YOUR GOAL:
Look for "Preço" in every line of the listing. Copy the lines that have it.

THE RECORDS:

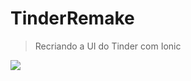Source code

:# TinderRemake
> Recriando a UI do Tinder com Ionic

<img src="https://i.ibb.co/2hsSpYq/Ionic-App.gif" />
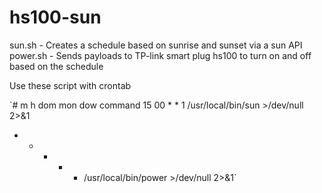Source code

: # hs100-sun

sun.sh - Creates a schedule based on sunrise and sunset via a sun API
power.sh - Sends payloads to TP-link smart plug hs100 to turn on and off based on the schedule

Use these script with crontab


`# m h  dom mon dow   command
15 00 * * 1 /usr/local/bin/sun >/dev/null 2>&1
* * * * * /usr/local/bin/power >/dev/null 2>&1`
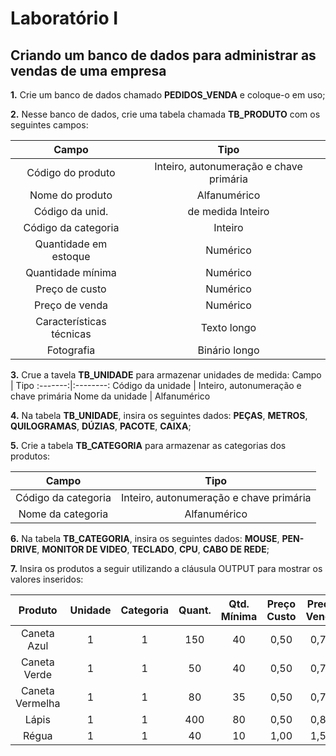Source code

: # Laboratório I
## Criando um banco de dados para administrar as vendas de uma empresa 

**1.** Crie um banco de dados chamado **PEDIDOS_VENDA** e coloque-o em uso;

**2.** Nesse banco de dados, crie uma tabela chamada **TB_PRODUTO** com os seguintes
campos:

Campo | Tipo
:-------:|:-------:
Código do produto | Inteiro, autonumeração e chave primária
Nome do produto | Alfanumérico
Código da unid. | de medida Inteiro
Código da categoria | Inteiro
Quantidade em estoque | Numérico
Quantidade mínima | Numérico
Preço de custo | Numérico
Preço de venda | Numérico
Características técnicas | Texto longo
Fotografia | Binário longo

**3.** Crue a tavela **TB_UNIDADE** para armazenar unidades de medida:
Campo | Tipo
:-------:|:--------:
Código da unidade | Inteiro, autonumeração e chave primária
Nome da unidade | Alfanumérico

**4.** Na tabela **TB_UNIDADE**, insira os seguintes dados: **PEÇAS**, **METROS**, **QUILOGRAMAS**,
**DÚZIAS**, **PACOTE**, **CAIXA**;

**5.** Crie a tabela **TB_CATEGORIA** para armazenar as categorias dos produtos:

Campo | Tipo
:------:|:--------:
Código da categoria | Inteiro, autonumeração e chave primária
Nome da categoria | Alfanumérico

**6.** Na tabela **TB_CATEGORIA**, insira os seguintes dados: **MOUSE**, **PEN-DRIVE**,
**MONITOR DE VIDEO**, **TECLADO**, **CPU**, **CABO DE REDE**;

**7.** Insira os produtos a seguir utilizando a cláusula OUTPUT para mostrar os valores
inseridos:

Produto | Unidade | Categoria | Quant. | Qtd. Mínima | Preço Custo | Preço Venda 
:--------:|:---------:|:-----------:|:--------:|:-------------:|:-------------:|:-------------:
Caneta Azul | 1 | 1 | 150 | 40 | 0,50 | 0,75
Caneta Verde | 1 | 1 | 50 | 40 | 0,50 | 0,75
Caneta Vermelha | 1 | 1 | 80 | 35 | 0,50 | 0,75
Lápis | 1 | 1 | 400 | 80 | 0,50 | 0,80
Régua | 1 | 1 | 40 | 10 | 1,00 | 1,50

TASK RESPONSE:
Preço de custo | Numérico
Preço de venda | Numérico
Produto | Unidade | Categoria | Quant. | Qtd. Mínima | Preço Custo | Preço Venda 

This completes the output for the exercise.